I'm looking for a reference to a good implementation of event driven architecture based on Zend Framework. Could you share your experience in this topic?
I've found two solutions, but haven't used them yet:
Edit:
Example:
I don't have much practical experience in this topic, but since no one else seems to be replying, I suppose I'll share what I think of this...
This is perhaps a bit tricky thing in PHP apps, since they typically only run for the duration of a request, so the benefit of being able to subscribe and listen to generic events during that short phase may not be very large.
However, I think there can be some benefits in allowing you to decouple your code more.
From what I can tell, the Symfony dispatcher looks better - mainly because it looks simpler.
I've used a sort of dojo pubsub type system myself: Basically you have an event publisher, to which classes can publish events.

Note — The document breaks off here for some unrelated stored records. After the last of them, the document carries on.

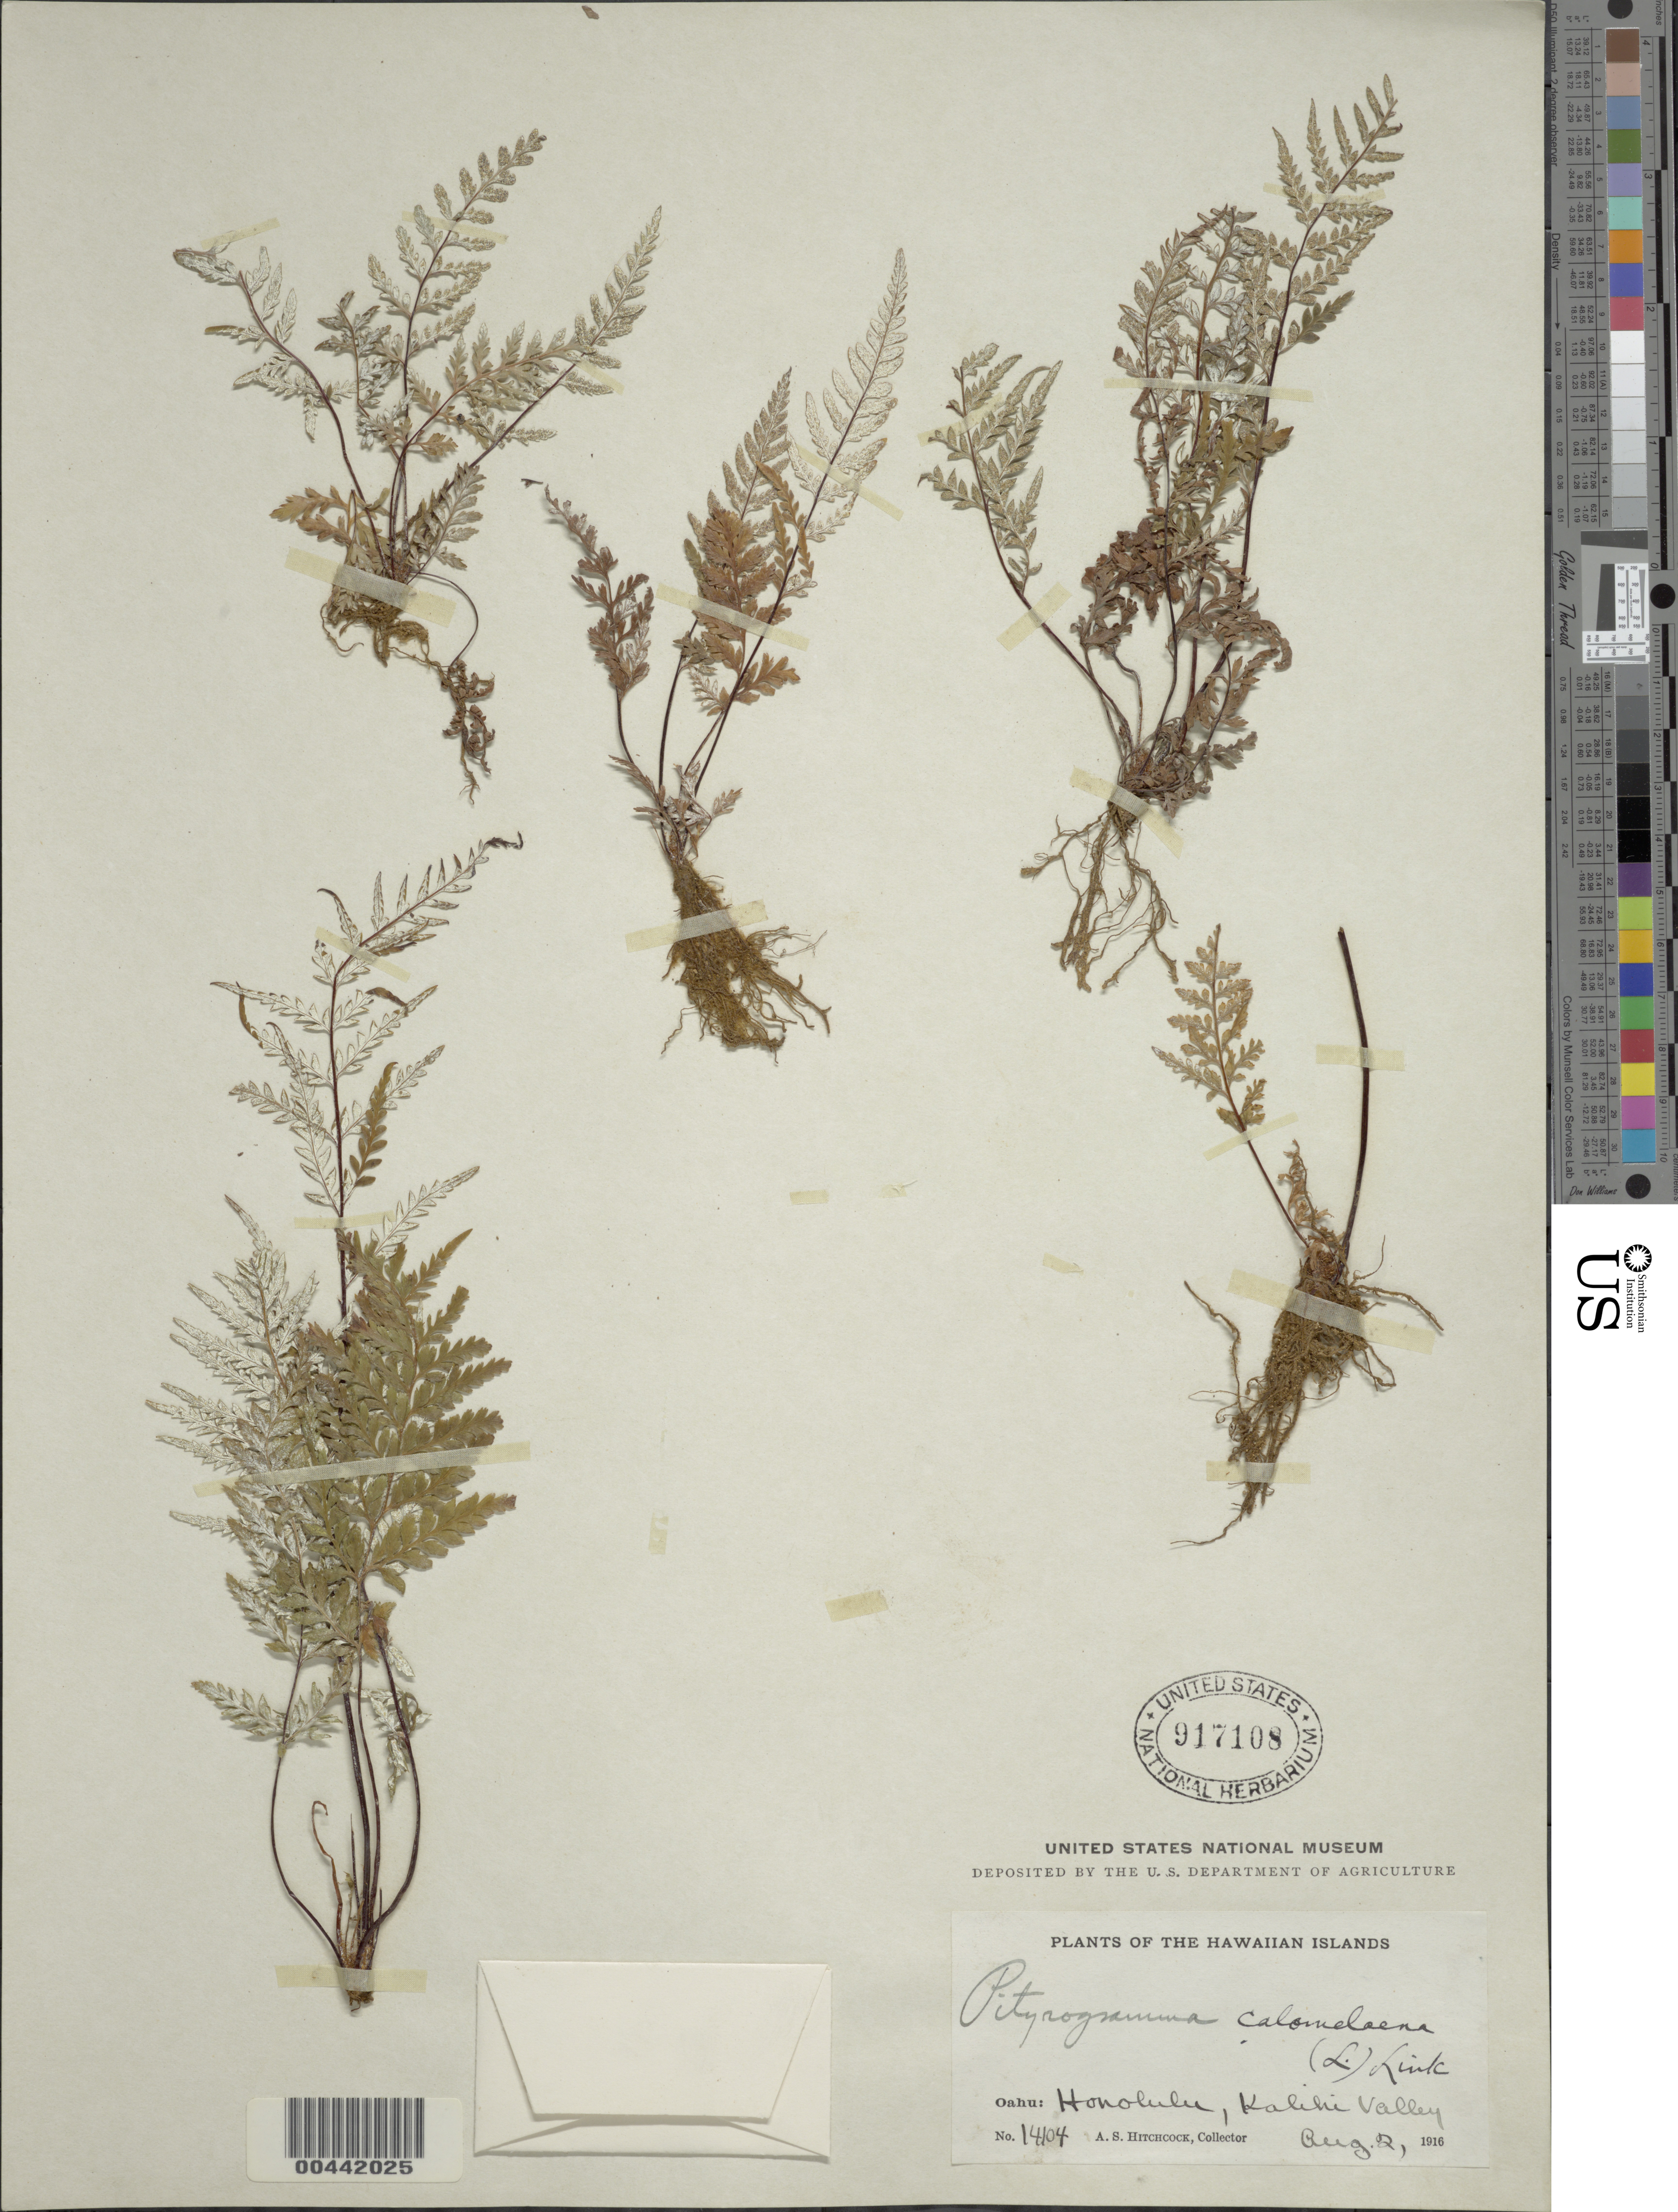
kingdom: Plantae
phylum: Tracheophyta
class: Polypodiopsida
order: Polypodiales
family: Pteridaceae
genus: Pityrogramma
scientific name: Pityrogramma calomelanos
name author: (L.) Link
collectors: A. S. Hitchcock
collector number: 14104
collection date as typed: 2 Aug 1916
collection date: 1916-08-02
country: United States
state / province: Hawaii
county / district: Honolulu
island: Oahu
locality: Honolulu, Kalihi Valley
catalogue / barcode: US 917108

This is a sort of global event handling, where you don't specifically subscribe to the class itself - instead you subscribe to a specific event, and it doesn't matter what class publishes the event.
The benefits of this vs. subscribing to a specific class is that the code is decoupled more: In my case, it's a ZF app, and classes which subscribe to events can simply do it in the bootstrap, vs. having to do subscriptions in controllers (or where ever the publishers are created)
The downside of this approach is that it can make dependencies between things harder to track. For example you only see an event publish call, but you have no idea what sort of things listen for it without digging further into the code.
In my case I don't really know if the application has got any benefits from using this architecture - in fact I've several times considered removing it entirely and just using the objects which listen to the events directly.